I was intrigued and inspired by Detroit Health Department director, Dr. Joneigh Khaldun implementation of the programs, SisterFriends Detroit that focuses on reducing Detroit’s infant mortality rate by offering mentors ‘sisters’ and services to mothers and their new born baby up until six months and iDecide Detroit that focuses on reproductive health initiative aimed at reducing the unintended teen pregnancy rate in the City of Detroit, to name a few; while being an emergency physician at Henry Ford Hospital. She exhibits the ability medically and through social reform prevent disease and prolong life. Dr. Joneigh Khaldun possesses the qualities of a true renaissance woman.

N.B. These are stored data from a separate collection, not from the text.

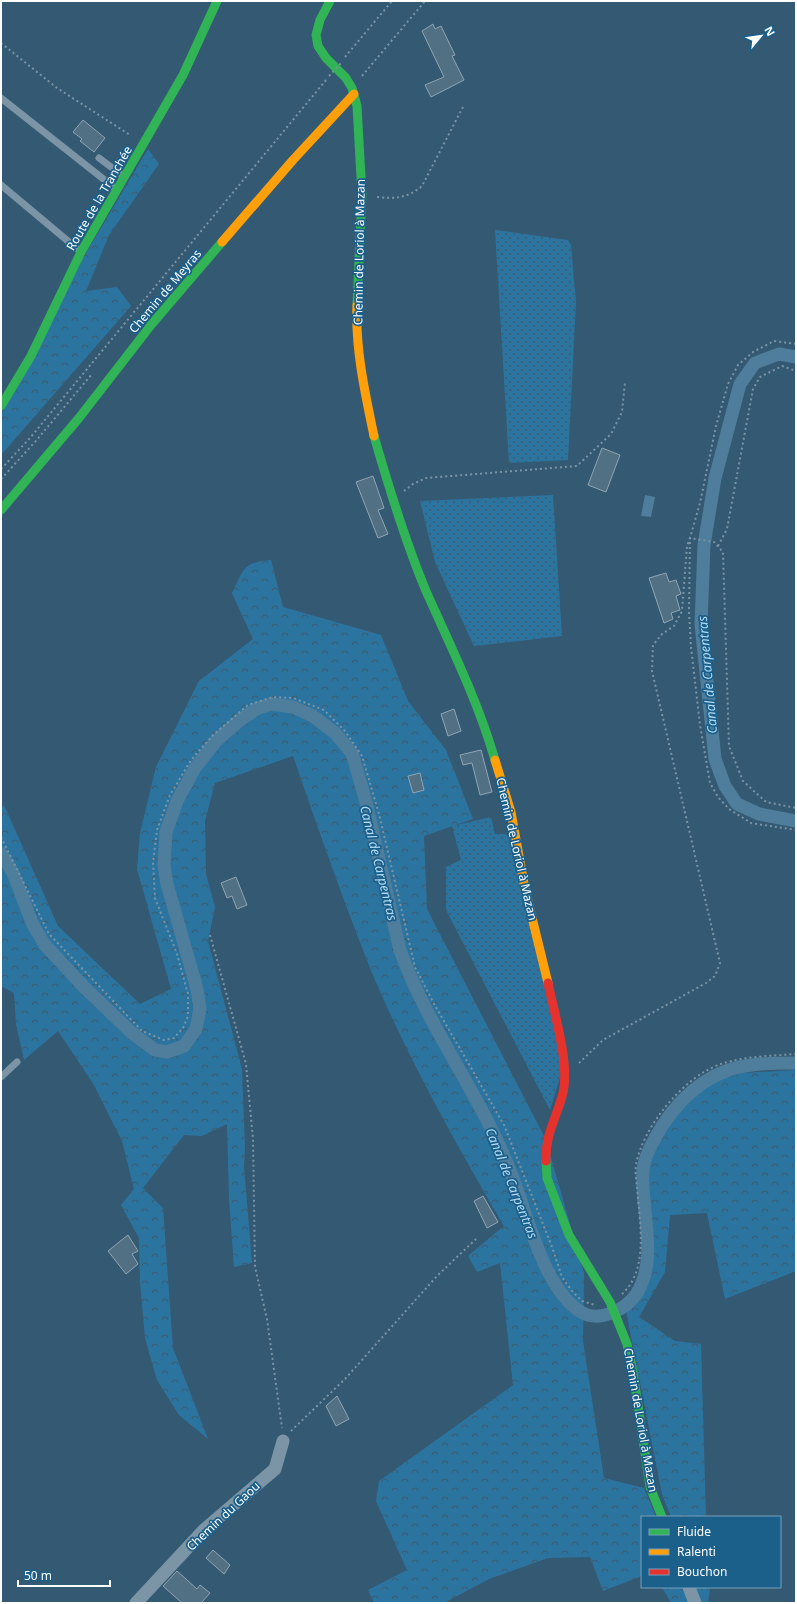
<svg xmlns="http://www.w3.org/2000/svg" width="797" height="1604" font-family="'Noto Sans',sans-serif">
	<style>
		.grass { fill: url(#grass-dots) }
		.forest { fill: url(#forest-crowns) }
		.water { fill: #4f7e9c }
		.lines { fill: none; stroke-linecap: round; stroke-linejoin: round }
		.canal { stroke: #4f7e9c; stroke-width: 13 }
		.building { fill: #527084; stroke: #90a5b4 }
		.path { stroke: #7b95a6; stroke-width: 2; stroke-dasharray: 2 3; stroke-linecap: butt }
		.lane { stroke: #7b95a6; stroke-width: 7 }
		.street { stroke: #7b95a6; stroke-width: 13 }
		.fast { stroke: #30b455; stroke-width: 9 }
		.slow { stroke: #ff9f0a; stroke-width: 9 }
		.jam { stroke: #e5322d; stroke-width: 9 }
		.path-bridge { stroke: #7b95a6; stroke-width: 2; stroke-dasharray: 2 3; stroke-linecap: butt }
		.labels { text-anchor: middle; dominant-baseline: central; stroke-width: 3.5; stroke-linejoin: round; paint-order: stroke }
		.street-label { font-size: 12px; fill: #fff; stroke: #1b5f8b }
		.water-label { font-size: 13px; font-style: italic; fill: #b2dbf4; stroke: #1b5f8b }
	</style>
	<defs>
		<pattern id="grass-dots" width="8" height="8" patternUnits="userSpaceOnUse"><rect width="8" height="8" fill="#2c74a0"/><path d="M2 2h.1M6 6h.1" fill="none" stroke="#3f5c6e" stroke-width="1.8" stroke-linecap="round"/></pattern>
		<pattern id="forest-crowns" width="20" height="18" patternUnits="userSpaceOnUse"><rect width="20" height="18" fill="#2c74a0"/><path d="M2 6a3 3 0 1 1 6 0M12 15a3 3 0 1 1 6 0" fill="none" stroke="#3f5c6e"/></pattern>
	</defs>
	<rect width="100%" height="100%" fill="#345972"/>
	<!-- grass -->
	<path class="grass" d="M495,230L568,240L571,245L576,302L568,460L509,463Z
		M553,495L562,636L474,646L435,562L420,501Z
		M491,817L495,834H508L564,1065L550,1110L446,910V867L461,860L452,826Z"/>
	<!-- forest -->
	<path class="forest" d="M148,149L159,164L109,235L86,291L117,287L131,306L1,455V415L86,253Z
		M271,560L283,607L381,635L408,701L446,750L473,819L424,836L427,909L546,1140L584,1273L583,1341L604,1478L644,1488L656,1517H642V1576L603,1591L590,1557L548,1558L489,1579L444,1603H374L368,1590L407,1570L376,1501L379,1481L513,1385L500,1263L477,1272L468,1256L504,1226C457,1146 412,1065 375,980C345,906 319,831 293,756L215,783L205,821L206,874L215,907L208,941L242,1069L245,1147L244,1167L252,1263L234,1267L229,1199L227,1124L202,1136L184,1135L143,1188L163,1208L173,1348L208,1439L179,1415L157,1380L145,1338L140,1282L139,1238L121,1205L134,1189L122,1141L94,1085L58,1031L24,1060L16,1024L14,993L1,986V809L4,805L58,926L140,1004L171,989L137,869L140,833L156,767L199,681L253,639L232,593C244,569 243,562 271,560Z
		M796,1070V1271L725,1299L707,1213L670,1215L665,1272L639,1317L675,1341L701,1344L706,1517H671L662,1494L626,1311L643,1289L652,1261L647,1168L653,1146L676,1110L699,1088L726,1074Z
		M662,1587H683L689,1603H671Z
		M696,1587H710L708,1603H701Z"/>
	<!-- water -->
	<path class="water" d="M645,495L655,497L651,517L641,516Z"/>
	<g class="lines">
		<!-- canal -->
		<path class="canal" d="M796,357L779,354L755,363L740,384L715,478L704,545L701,624L715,759L725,786L737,804L759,814L796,821
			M1,853L13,873L33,925L45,945L85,988L132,1033L155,1050L167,1052L184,1046L196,1029L200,1009L197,989L167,884L164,865L166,832L177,801L195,768L216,741L240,720L258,708L272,704L293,707L313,716L335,733L352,753L366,802L400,950C429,1031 485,1100 514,1181C528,1218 545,1290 581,1312C599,1323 626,1310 637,1293C659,1257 640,1209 643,1170C645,1154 654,1140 662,1126C683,1094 712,1069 752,1065C766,1063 781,1063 796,1063"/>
	</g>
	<!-- building -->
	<path class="building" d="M433,24L435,29L441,26L455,55L452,56L464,80L431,97L425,85L444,77L422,31Z
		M83,120L105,138L94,152L80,141L82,139L73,132Z
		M602,448L620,455L606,492L588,485Z
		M373,476L384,508L378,510L388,534L378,538L356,482Z
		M666,573L669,582L676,580L681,594L676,596L680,610L671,613L673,619L664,623L649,578Z
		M454,709L461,731L448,736L441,714Z
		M481,750L492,792L480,795L472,763L463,765L460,755Z
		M420,773L424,790L413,793L408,776Z
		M236,877L247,905L237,909L232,896L227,898L221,883Z
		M483,1196L498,1222L487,1228L474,1201Z
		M128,1235L138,1251L132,1254L138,1264L126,1274L108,1251Z
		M337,1396L349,1419L336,1426L326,1406Z
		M213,1550L230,1565L224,1574L206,1558Z
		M177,1571L197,1589L200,1585L210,1593L201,1603H182L163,1586Z"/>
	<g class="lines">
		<!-- path -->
		<path class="path" d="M1,43L57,88L130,135
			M345,57L392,1
			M362,76L425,1
			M377,197C395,199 408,198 422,186L464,105
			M796,344L774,341L753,352L738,365L728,384L716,426L700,503L690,538L689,612L691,647L700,725L710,783L718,797L729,809L751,823L796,830
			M1,469L30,438L326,80
			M1,479L35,442L92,374
			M404,491L413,484L426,478L577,466L611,434L622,412L625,382
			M718,546L727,529L753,389L760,377L782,366L796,371
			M1,837L49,934L142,1031L164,1040L174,1038L183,1028L188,1016V994L177,954L155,898L153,862L157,830L170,795L191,760L213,735L248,705L273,697L293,698L324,710L345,731L362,756L379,814L415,967L433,1002L504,1125L552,1247L562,1277L572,1291L582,1301L595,1305
			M210,935L246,1064L253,1139L255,1267L267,1319L282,1428
			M579,1063L603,1040L706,983L715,976L720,963L652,671L653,645L662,634L674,626L682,611L687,546L690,538L714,542L723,552L729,746L743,781L766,802L796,808
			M622,1294C650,1269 639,1219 637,1186C636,1179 635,1172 636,1165C642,1128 684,1076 721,1064C745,1056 771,1056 796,1054
			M291,1431L345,1379L437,1276L477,1238"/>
		<!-- lane -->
		<path class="lane" d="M1,98L116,189
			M99,158L123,176
			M1,185L81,252
			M1,1077L17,1062"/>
		<!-- street -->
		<path class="street" d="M689,1587L695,1603
			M136,1603L204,1530L275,1469L283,1441"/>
		<!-- fast -->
		<path class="fast" d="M330,1L320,20L316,35L318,46L326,58L346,78L352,88L357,106L362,195L357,305
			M1,406L31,356L81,252L183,75L217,1
			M374,436C389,488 405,541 426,591C451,647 478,701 495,760
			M1,510L79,418L151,325L222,242
			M546,1161L547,1178L569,1235L610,1302L627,1344L633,1372L650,1487L662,1517"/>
		<!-- slow -->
		<path class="slow" d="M222,242L293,160L354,94
			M357,305C355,348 365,393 374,436
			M495,760L511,812L525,889L548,983"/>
		<!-- jam -->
		<path class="jam" d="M546,1161C545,1134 557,1117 563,1093C570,1064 554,1012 548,983"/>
		<!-- path-bridge -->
		<path class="path-bridge" d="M329,76L341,63"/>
	</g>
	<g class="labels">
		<!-- street labels -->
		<g class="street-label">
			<text transform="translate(99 198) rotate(-60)">Route de la Tranchée</text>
			<text transform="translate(359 252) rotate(-89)">Chemin de Loriol à Mazan</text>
			<text transform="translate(165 291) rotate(-50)">Chemin de Meyras</text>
			<text transform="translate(517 849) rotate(77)">Chemin de Loriol à Mazan</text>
			<text transform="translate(641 1420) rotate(80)">Chemin de Loriol à Mazan</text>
			<text transform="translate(223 1516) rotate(-43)">Chemin du Gaou</text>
		</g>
		<!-- water labels -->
		<g class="water-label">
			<text transform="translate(707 675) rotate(-95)">Canal de Carpentras</text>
			<text transform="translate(379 863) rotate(76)">Canal de Carpentras</text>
			<text transform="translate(512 1183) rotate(68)">Canal de Carpentras</text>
		</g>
	</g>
	<!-- border -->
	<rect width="797" height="1604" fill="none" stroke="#ffffff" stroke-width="4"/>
	<!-- legend -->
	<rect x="641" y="1516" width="140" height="72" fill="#1b5f8b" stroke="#769fb9"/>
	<rect x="649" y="1529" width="20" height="6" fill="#30b455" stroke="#769fb9"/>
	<text x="677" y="1536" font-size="12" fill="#ffffff">Fluide</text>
	<rect x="649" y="1549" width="20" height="6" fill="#ff9f0a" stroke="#769fb9"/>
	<text x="677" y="1556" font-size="12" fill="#ffffff">Ralenti</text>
	<rect x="649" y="1569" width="20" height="6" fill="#e5322d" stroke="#769fb9"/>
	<text x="677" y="1576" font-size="12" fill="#ffffff">Bouchon</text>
	<!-- north arrow -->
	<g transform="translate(761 36) rotate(61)" stroke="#1b5f8b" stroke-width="3" paint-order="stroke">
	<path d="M0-3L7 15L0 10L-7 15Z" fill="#ffffff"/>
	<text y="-6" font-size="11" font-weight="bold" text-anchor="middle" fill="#ffffff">N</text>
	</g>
	<!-- scale -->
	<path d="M18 1580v6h92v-6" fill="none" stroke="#ffffff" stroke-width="2"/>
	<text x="24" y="1580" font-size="12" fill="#ffffff" stroke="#1b5f8b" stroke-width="3" paint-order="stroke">50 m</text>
</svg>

As I further my knowledge on policy reformation and health management through research I aspire to possess her qualities in my grad and post grad work and achievements.
As I pursue a graduate degree in health management and policy and as an native Detroiter, it is with much respect that I study the publications and work of Dr. Richard L. Lichenstein. To diversify health care through reform is the goal of my passion, with being the co-principal investigator of the Detroit Community-Academic Urban Research Center and former director of the U of M Summer Enrichment Program in health management, Richard L. Lichtenstein contributions to communities in Detroit is aspiring. His contributions to educational leadership in health administration is what I hope that I may in turn do for my city that has helped mold me into the person I am today.
Moreover, dissecting the root problem is key to understanding what is at hand, how to approach the issue, and how to go about making possible changes so that it may not happen again. The factors that make up the root causes of health inequity are diverse, complex, evolving, and interdependent in nature. It is important to understand the underlying causes and conditions of health inequities to inform equally complex and effective interventions to promote health equity. With the magnitude of change I sought to accomplish, I must further my education in understanding health plans and health system design, and too; enhance my knowledge on the most pressing areas of research that lie within health management and policy along with other courses that identifies the challenges of implementation and evaluation. Yet, my quest for learning does not stop there. Outside of the classroom I look forward to interact with diverse peers through organizations and mere conversation.
It leads to greater active thinking, intellectual engagement and motivation. It is not only bettering the campus in being inclusive, but too it creates a confidence in creative problem-solving, a greater understanding of their field of study and increased comprehension in science and technology. I see myself being a part of the Griffith Leadership Conference; partaking a role in supporting excellence in health management and policy leaders. It’s mission to improve health management and policy through teaching and practice conforms in my mission in taking a leadership role in understanding and dismantling health injustices.
Hence fore, that is why I am pursuing and MPH in health policy and management to facilitate new and improved health care regimes in the private sector to affect those globally, but specifically target urban and underrepresented communities to decrease diseases and ailments most prevalent within races is not only my passion; but is me being the source of success by administering to underdeveloped and misrepresented communities. I am passionate in my belief that health is a human right.